Resilience principles of RA2

Figure 4: RA2 resilience principles

RA2 helps partners to build their resilience practice in their journey towards an AWS Resilience Competency. Existing AWS Resilience Competency Partners use RA2 to strengthen their resilience practice. RA2 provides insights into risks, opportunities, and guidance on best practices for improving a customer’s application resiliency. The value of RA2 is the detailed recommendations along with guidance to improve resilience posture of applications. The follow-on opportunities generated from RA2 outweigh partner’s investment in conducting these assessments and offer a profitable business model for AWS Partners.
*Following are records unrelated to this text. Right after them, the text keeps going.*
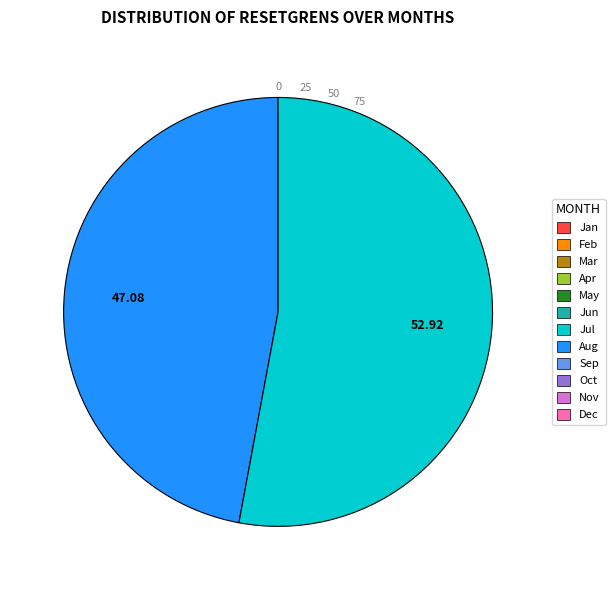

Does any single category account for the majority?

Yes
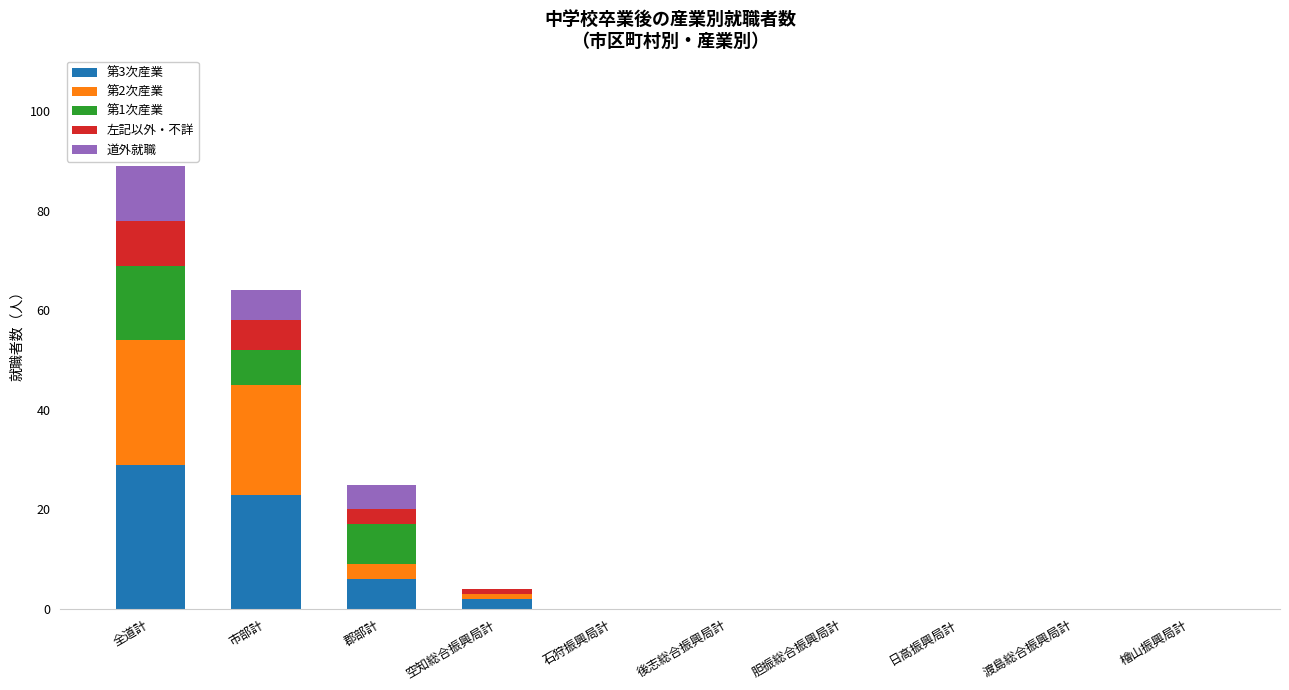

At which category is the sum across all series the highest?

全道計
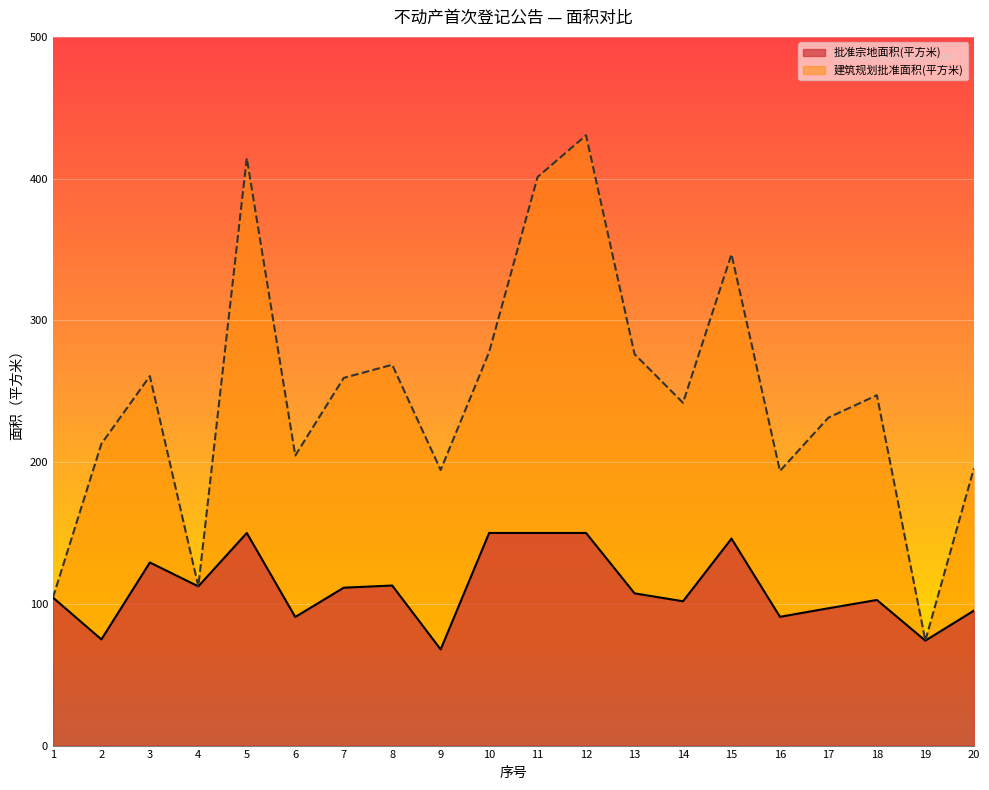

Where does the 建筑规划批准面积(平方米) series first go above 247?

3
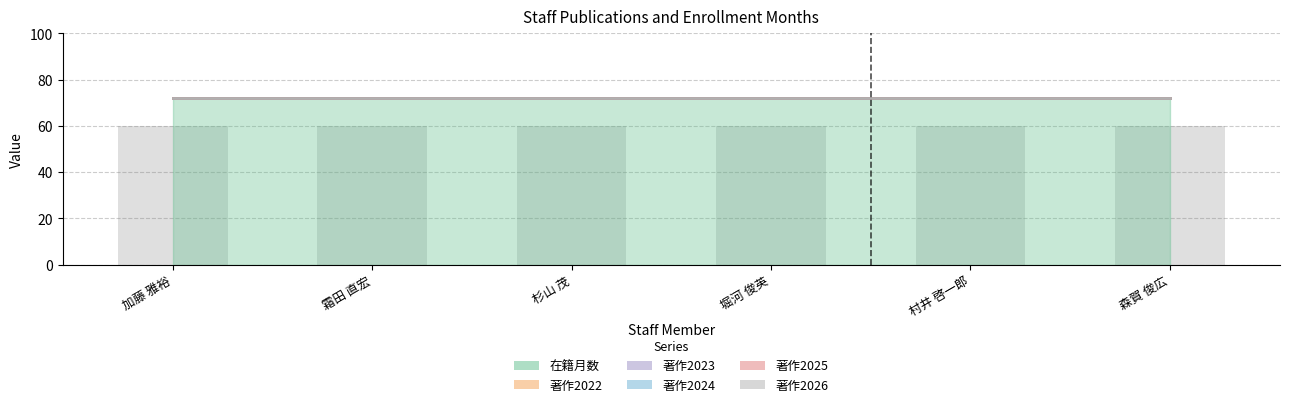

Does the chart contain any negative values?

No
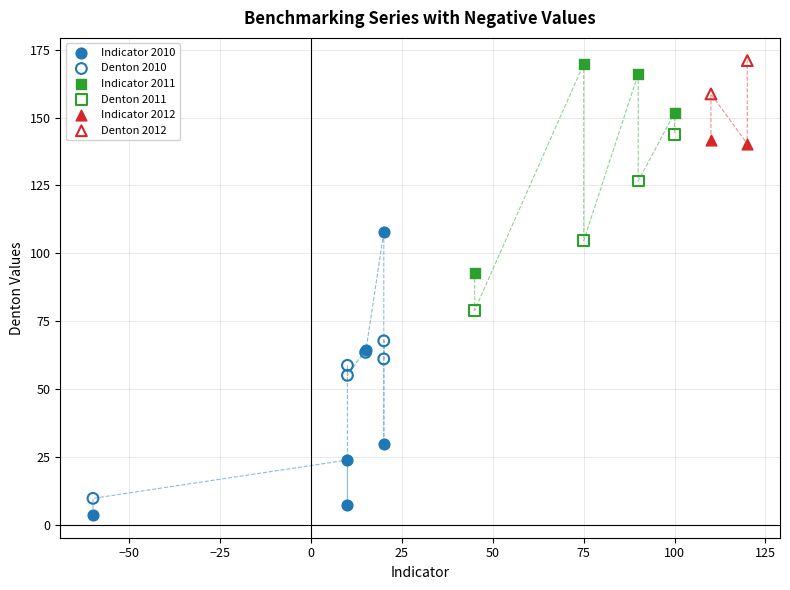

Which series has the largest Y range (max minus min)?

Indicator 2010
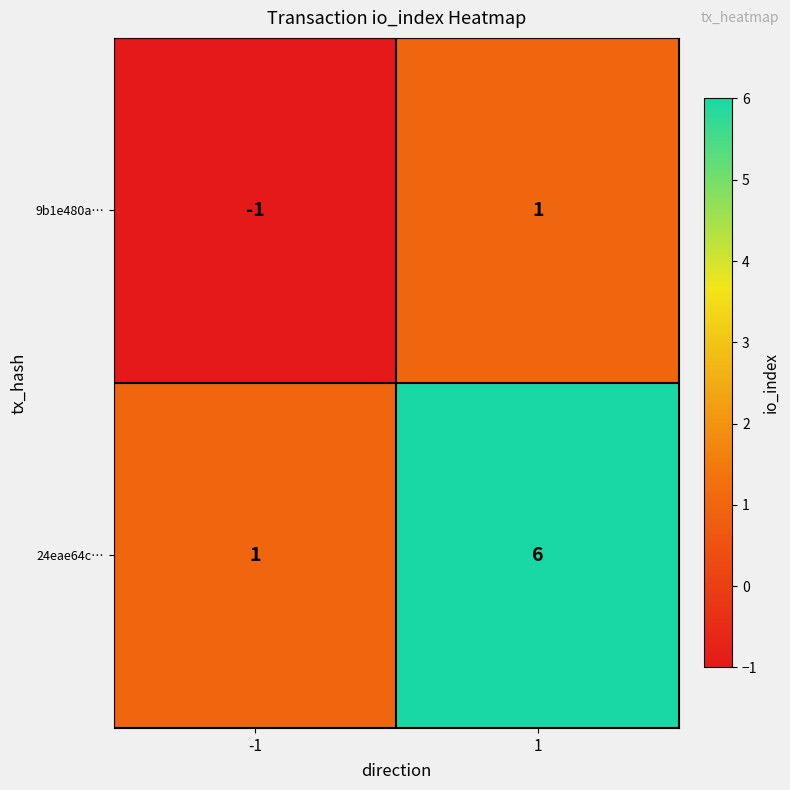

How many distinct data groups are displayed?

2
Resilience Core Program (RCP)

RCP takes the resilience best practices that Amazon uses to build systems, distills them down to the core resilience principles that generally apply to all customers, and uses a structured walk-though of a customer journey to identify critical components, dependencies, and potential failure modes of systems.
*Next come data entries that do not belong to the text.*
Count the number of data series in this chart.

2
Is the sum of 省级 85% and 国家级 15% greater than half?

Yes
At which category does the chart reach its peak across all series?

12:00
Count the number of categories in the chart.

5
RCP uses a systems-based resilience modelling approach. This approach starts with business goals, drives down through the business processes, and into the technology layer. It reviews supporting functions, such as monitoring/observability and incident response, to identify potential areas of concern.

RCP produces resilience recommendations as tangible outcomes that partners can leverage as follow-on opportunities to engage their customers to address resilience gaps. To learn more about RCP refer to this Partner Led RCP – Guide or contact with your AWS Partner alliance team.
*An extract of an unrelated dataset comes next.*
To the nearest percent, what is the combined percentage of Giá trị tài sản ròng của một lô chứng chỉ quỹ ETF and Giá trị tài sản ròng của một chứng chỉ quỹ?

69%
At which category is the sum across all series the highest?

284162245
System based resilience modeling approach for RCP

Figure 5: RCP system-based resilience modeling

What is the right mechanism for my customer’s application?

The availability of multiple assessment mechanisms raises the question about which is the right mechanisms for your customers. The right choice of mechanism depends on customer’s journey, their maturity, and the criticality of the workload.
Here are some key highlights to help make the decision and pick the most applicable mechanism for your customer:

Well Architected Framework AWS Resilience Hub
  • A suitable starting point for resilience
  • Holistic view across all pillar, ex: Reliability vs Cost Optimization
  • Incentives to engage a Well-Architected partner
  • Investigate technical resiliency risks
  • Assess Resilience regularly
  • Build into CI/CD pipeline
  • Easily incorporate new recommendations and best practices
Resilient Application Readiness Assessment Resilience Core Program
  • Consultant-led offering
  • Deep-dive into Application Resiliency
  • Questions based discussion
  • Includes recommendations
  • Automated report generation
  • Consult-led offering
  • Works backwards from business outcomes to prevent loss
  • Reviews the resilience controls of a critical application/business need/business function
  • Analysis framework uses a systems-based resilience threat modeling approach
  • Produces a resilience-focused roadmap for customer critical applications

Summary

Evaluating the resilience posture of applications is an essential step in the process of developing reliable and highly available cloud-based systems. For customers, resilience assessment helps to identify risks, and implement the appropriate resilience strategies, services, and mechanisms. For AWS Partners, these resilience assessment mechanisms help to build and mature their resilience practice, earn trust with customers, and find new opportunities to implement resilience recommendations.

It is important to select the appropriate assessment mechanism to match your customer’s needs and maturity level. Start with the Well-Architected Framework and AWS Resilience Hub, and then consider the more in-depth options based on the complexity and criticality of the application.